Scene geometry reasoning data
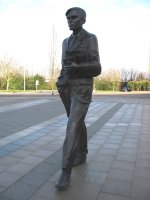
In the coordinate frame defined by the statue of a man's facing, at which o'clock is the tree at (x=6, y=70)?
The tree is roughly at 4 o'clock from the statue of a man.

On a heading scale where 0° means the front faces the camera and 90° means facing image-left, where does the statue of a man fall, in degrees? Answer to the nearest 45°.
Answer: approximately 45°
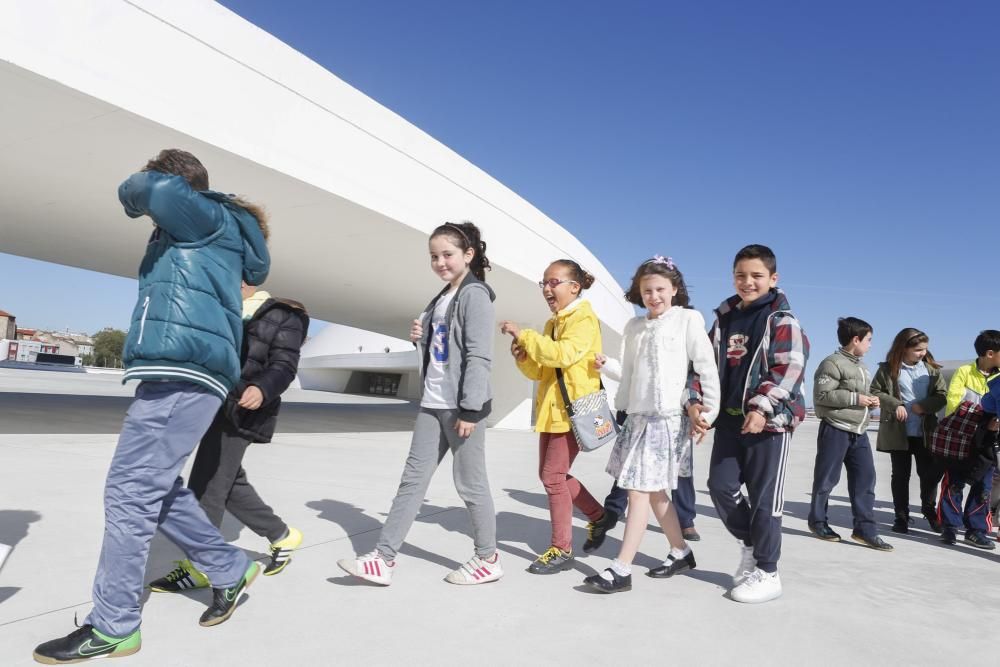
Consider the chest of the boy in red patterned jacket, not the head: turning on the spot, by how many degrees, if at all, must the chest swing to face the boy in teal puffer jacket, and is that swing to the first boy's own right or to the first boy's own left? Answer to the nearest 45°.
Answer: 0° — they already face them

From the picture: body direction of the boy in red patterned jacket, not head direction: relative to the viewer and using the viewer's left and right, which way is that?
facing the viewer and to the left of the viewer

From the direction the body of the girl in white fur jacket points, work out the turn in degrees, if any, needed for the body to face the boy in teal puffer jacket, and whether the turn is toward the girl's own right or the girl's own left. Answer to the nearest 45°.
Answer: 0° — they already face them

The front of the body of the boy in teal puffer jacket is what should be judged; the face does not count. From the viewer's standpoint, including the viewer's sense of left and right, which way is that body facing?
facing to the left of the viewer

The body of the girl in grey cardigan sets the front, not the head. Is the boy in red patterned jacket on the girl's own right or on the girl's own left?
on the girl's own left

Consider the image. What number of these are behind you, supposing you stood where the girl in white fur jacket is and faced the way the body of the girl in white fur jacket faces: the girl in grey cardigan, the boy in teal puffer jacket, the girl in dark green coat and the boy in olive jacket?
2

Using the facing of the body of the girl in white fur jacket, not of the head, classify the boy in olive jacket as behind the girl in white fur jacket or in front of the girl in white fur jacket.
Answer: behind
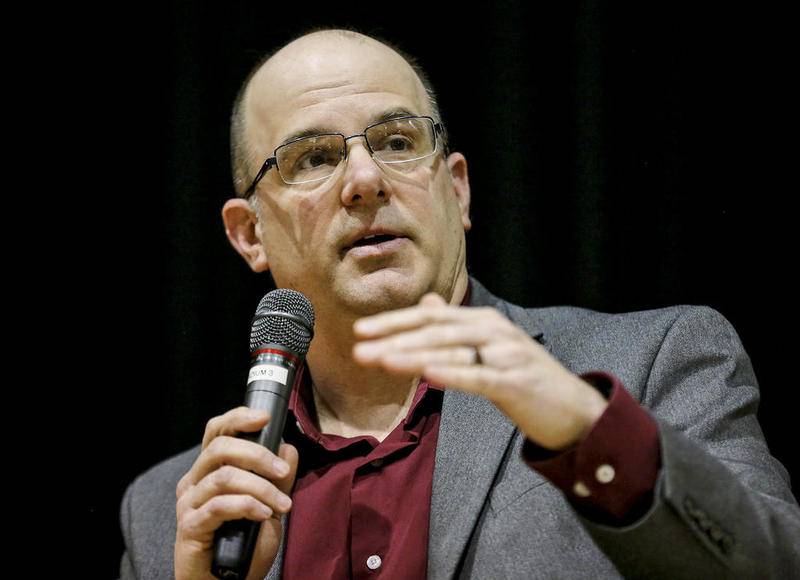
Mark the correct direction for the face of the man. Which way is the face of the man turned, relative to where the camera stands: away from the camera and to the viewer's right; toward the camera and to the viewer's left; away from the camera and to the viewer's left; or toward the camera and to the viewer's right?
toward the camera and to the viewer's right

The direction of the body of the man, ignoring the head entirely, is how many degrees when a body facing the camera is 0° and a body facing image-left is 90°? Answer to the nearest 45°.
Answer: approximately 0°
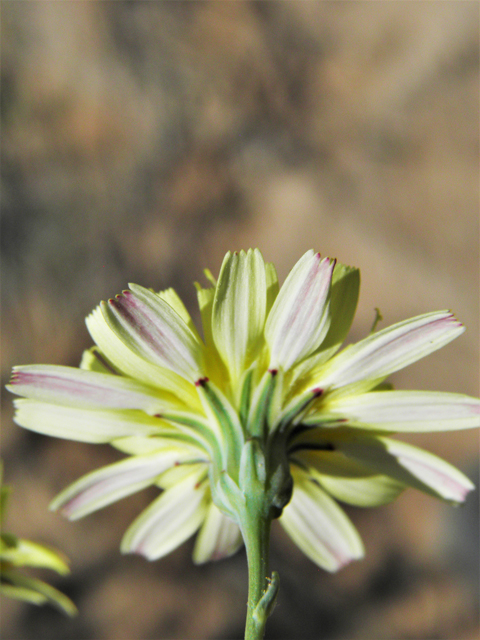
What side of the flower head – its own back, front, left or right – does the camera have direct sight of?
back
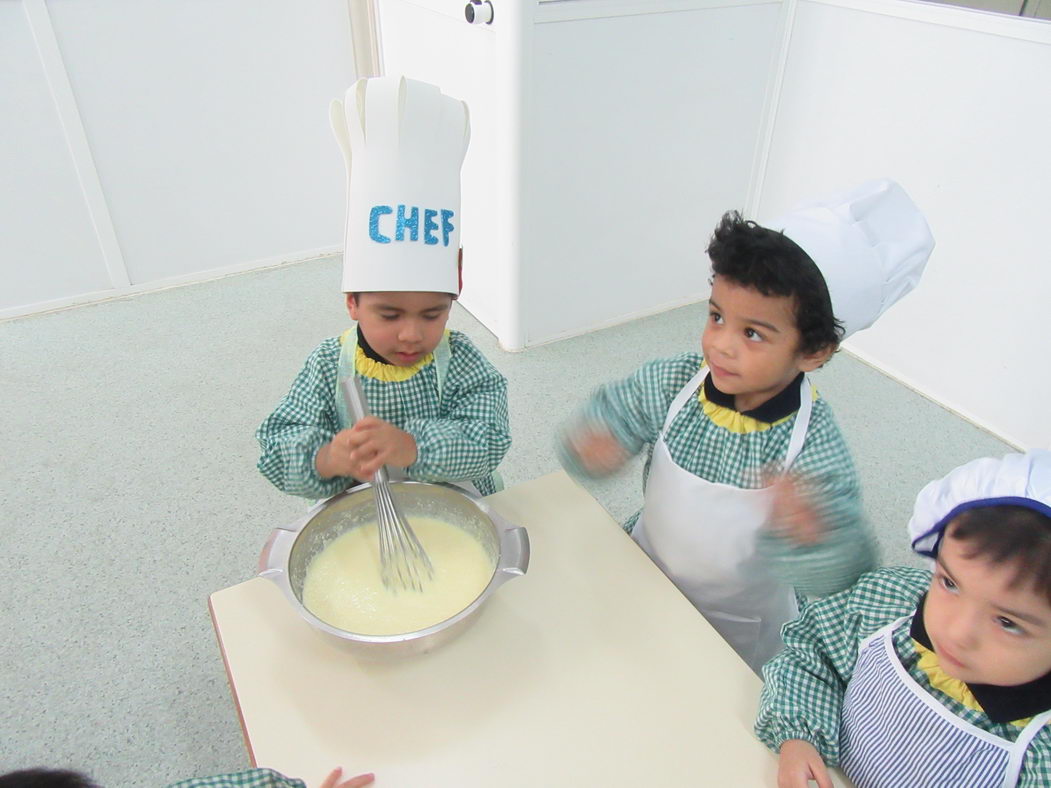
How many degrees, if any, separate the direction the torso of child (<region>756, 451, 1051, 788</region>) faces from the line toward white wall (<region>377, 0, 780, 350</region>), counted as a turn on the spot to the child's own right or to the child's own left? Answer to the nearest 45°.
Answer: approximately 90° to the child's own right

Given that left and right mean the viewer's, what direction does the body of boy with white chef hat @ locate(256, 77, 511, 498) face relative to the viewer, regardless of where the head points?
facing the viewer

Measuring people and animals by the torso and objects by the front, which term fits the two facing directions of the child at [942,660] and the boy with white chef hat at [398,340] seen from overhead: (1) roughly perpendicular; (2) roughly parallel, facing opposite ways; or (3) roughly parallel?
roughly perpendicular

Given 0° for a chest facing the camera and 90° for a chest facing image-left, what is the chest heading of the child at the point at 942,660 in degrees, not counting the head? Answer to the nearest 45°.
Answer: approximately 45°

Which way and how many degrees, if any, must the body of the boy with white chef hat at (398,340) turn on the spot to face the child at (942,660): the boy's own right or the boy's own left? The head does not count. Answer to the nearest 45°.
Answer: approximately 45° to the boy's own left

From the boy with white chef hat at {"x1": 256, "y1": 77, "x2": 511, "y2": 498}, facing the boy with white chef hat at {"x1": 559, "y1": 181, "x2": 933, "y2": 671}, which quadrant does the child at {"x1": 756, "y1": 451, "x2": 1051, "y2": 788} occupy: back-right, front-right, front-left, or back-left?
front-right
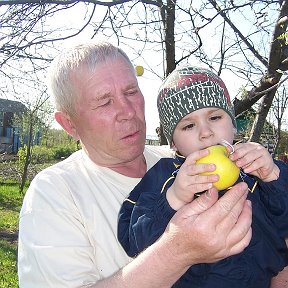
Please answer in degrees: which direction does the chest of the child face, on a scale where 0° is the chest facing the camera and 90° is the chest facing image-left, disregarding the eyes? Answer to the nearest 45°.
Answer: approximately 0°

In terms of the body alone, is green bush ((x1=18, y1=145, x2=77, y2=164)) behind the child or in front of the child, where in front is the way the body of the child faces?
behind

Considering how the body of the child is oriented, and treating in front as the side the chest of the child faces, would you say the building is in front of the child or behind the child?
behind
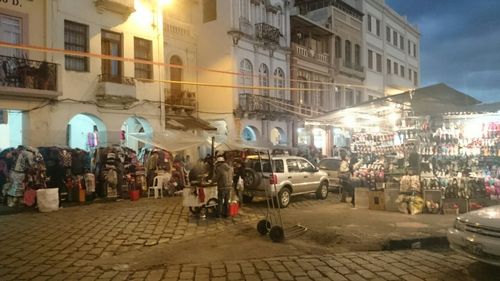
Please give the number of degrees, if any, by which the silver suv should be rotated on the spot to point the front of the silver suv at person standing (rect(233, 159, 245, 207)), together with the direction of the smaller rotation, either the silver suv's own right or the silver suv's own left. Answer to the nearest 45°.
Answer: approximately 135° to the silver suv's own left

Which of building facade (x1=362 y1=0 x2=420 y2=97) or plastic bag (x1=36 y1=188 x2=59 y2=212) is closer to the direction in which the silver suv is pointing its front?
the building facade

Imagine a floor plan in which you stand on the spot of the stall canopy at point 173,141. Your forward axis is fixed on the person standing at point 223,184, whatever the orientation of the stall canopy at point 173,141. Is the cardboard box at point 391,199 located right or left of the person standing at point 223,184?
left

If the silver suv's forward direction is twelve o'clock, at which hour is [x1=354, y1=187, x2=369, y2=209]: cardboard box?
The cardboard box is roughly at 2 o'clock from the silver suv.

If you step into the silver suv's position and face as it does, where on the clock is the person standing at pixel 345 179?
The person standing is roughly at 1 o'clock from the silver suv.

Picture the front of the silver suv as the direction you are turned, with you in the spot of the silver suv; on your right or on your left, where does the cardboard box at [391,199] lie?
on your right

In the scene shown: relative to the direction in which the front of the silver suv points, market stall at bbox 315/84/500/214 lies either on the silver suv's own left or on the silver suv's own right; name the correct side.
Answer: on the silver suv's own right

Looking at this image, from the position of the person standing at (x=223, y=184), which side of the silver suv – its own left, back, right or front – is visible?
back

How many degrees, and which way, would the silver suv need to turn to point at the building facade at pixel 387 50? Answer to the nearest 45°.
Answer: approximately 45° to its left

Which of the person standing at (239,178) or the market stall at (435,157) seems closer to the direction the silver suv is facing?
the market stall

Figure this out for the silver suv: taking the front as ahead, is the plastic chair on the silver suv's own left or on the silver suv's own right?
on the silver suv's own left

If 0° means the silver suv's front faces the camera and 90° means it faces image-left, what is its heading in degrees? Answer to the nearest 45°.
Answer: approximately 225°

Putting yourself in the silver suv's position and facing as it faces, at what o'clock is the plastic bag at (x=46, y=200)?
The plastic bag is roughly at 7 o'clock from the silver suv.
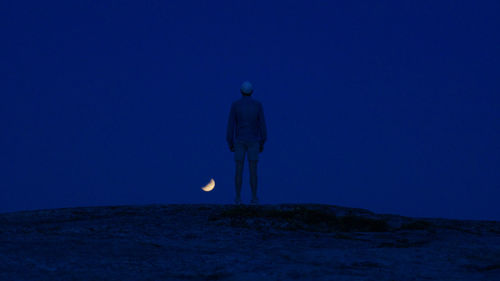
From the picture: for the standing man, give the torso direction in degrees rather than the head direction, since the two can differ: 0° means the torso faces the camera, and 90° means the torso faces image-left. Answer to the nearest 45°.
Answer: approximately 180°
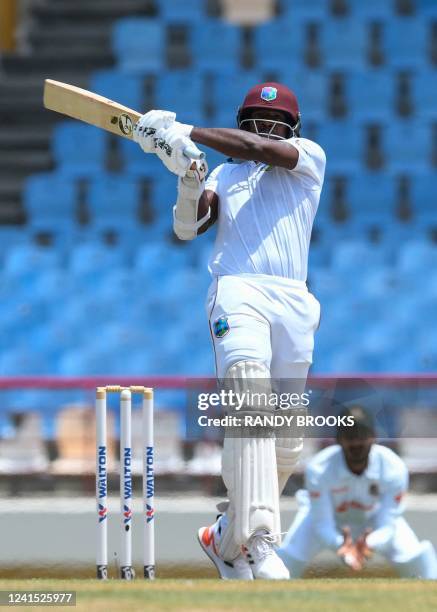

■ **What you need to do**
Rewrite all the rows above, changing "nearest" to "closest" and leaving everything else as it is. Omit the pictures from your answer.

■ **Response below**
In the coordinate frame defined by the statue of a man's facing, at which o'clock is the tree at (x=6, y=70)?
The tree is roughly at 4 o'clock from the statue of a man.

On a heading scale where 0° means the front faces the camera and 90° means facing image-left, where does the statue of a man fall, in degrees? Answer to the closest 45°.
Answer: approximately 45°
Consider the chest of the boy in red patterned jacket, not the head: turning on the spot, by how many degrees, if at all, must the chest swing to face the boy in teal puffer jacket, and is that swing to the first boy's own right or to the first boy's own left? Answer to the closest 45°.
Answer: 0° — they already face them

From the picture: body direction of the boy in red patterned jacket, not head direction: relative to the viewer and using the viewer's left and right, which way is that?
facing the viewer and to the left of the viewer

From the direction the body of the girl in white fur jacket points, work out the turn in degrees, if any, needed for the body to face the boy in teal puffer jacket, and whether the turn is toward the girl's own right or the girl's own left. Answer to the closest 45°.
Answer: 0° — they already face them

The front of the body of the boy in teal puffer jacket is what should be judged; the face does not count. From the viewer's standpoint, including the viewer's sense of left and right, which way is that body facing?
facing to the left of the viewer

The body of the girl in grey cardigan sets the front, not the head. Is the boy in red patterned jacket on the girl's own right or on the girl's own left?
on the girl's own left

Consider the image. What number of these are behind you, supposing you stood where the girl in white fur jacket is and faced the way the body of the girl in white fur jacket faces: the girl in grey cardigan, the boy in teal puffer jacket, the girl in dark green coat and the boy in olive jacket?
2

Using the facing of the body of the girl in white fur jacket, not of the head, classify the boy in olive jacket as behind the girl in white fur jacket or in front of the girl in white fur jacket.
Answer: behind
Mark the correct direction for the face of the man. Which way is the face of the man turned, relative to where the camera stands: away from the camera and to the viewer's right; toward the camera and to the viewer's left; away from the camera and to the viewer's left; or toward the camera and to the viewer's right?
toward the camera and to the viewer's right

The direction of the body of the man, ignoring the head entirely, is how many degrees when a body facing the camera is 0° and a body facing image-left is 90°? Answer to the closest 45°.
Answer: approximately 0°
What side of the flower head – its own back, front, left or right – does the camera have direct sight of?
back
How many degrees, if any, separate the direction the torso of child (<region>756, 451, 1051, 788</region>) faces from the line toward white wall (<region>377, 0, 780, 350</region>), counted as a turn on the spot to the child's own right or to the child's own left? Answer to the closest 45°.
Answer: approximately 90° to the child's own right

Given that left and right mean the viewer's, what direction does the body of boy with white chef hat @ locate(256, 77, 511, 498) face relative to the viewer, regardless of where the head points?
facing the viewer

Measuring people and animals by the torso and objects by the front, which term fits the two facing directions of the child at [942,660] and the boy with white chef hat at [398,340] seen from overhead: (1) roughly perpendicular; (2) roughly parallel, facing opposite ways; or (3) roughly parallel?
roughly perpendicular

Given 0° for a chest facing the camera and 90° for a chest facing image-left, what is the chest heading of the child at the point at 942,660 in degrees, not counting the head? Answer to the closest 45°.
Answer: approximately 45°

Which way and how many degrees, if any, must the body of the boy with white chef hat at (398,340) turn on the spot to face the child at (942,660): the boy's own right or the boy's own left? The head does not count. Answer to the closest 45°.
Answer: approximately 45° to the boy's own left

From the boy with white chef hat at {"x1": 256, "y1": 77, "x2": 511, "y2": 498}, facing the boy with white chef hat at {"x1": 559, "y1": 181, "x2": 933, "y2": 671}, which quadrant does the child at {"x1": 756, "y1": 451, "x2": 1051, "y2": 788} occupy: back-right, front-right, front-left, or back-left?
front-right
Please answer in degrees: which direction does the chest of the child face, on a scale where 0° is the chest facing the camera and 90° is the chest facing image-left, disregarding the eyes? Answer to the closest 45°.
Answer: approximately 0°

In terms of the body alone, is green bush ((x1=18, y1=145, x2=77, y2=164)) behind the child or in front of the child, where in front is the way the body of the child faces?
behind

Considering how the body of the child is oriented, and treating in front as the side the chest of the child faces, would you say the building is in front of the child or behind the child?
behind
Please give the number of degrees, if any, by which the silver suv should be rotated on the spot to point the front of the silver suv at person standing (rect(233, 159, 245, 207)), together with the direction of the smaller rotation, either the silver suv's own right or the silver suv's own left. Answer to the closest 45°.
Answer: approximately 135° to the silver suv's own left

Which of building facade (x1=362 y1=0 x2=420 y2=97) or plastic bag (x1=36 y1=188 x2=59 y2=212) is closer to the direction in which the silver suv is pointing its front?
the building facade

Imagine a floor plan in which you stand on the spot of the stall canopy at point 173,141. Your forward axis is fixed on the person standing at point 223,184, whatever the orientation of the stall canopy at point 173,141. Is the cardboard box at point 391,199 located right or left of the person standing at point 223,184?
left

If the silver suv's forward direction is twelve o'clock, at which hour is [x1=354, y1=187, x2=369, y2=209]: cardboard box?
The cardboard box is roughly at 2 o'clock from the silver suv.

If you step into the silver suv's position and face as it does, where on the clock is the person standing at pixel 345 179?
The person standing is roughly at 1 o'clock from the silver suv.

Picture the front of the silver suv as the direction you are turned, with you in the spot of the silver suv; on your right or on your left, where does the cardboard box at [391,199] lie?
on your right

In the scene shown: relative to the direction in which the front of the silver suv points, market stall at bbox 315/84/500/214 lies either on the silver suv's own left or on the silver suv's own right; name the correct side.
Answer: on the silver suv's own right

Looking at this image, from the position of the person standing at (x=223, y=184), which side of the silver suv – its own left, back, right or front – is visible?
back

How many degrees, and which way, would the silver suv need to turn to point at the building facade at pixel 387 50? Answer to the closest 45°.
Answer: approximately 45° to its left

Which of the person standing at (239,178) or the market stall at (435,157) seems closer to the direction the silver suv is facing?
the market stall

Figure this out for the silver suv: taking the front as ahead, is the plastic chair on the silver suv's own left or on the silver suv's own right?
on the silver suv's own left

If 0° means the silver suv's front faces the camera and 90° means it faces image-left, what is its heading in degrees? Answer to the closest 45°.
Answer: approximately 225°

Putting yourself in the silver suv's position and facing as it faces, at what o'clock is the plastic bag at (x=46, y=200)?
The plastic bag is roughly at 7 o'clock from the silver suv.
From the picture: for the standing man, give the torso direction in degrees rather than the head direction, since the two can differ: 0° means the torso faces the camera, and 90° means the torso faces image-left. Answer to the closest 45°.
Answer: approximately 180°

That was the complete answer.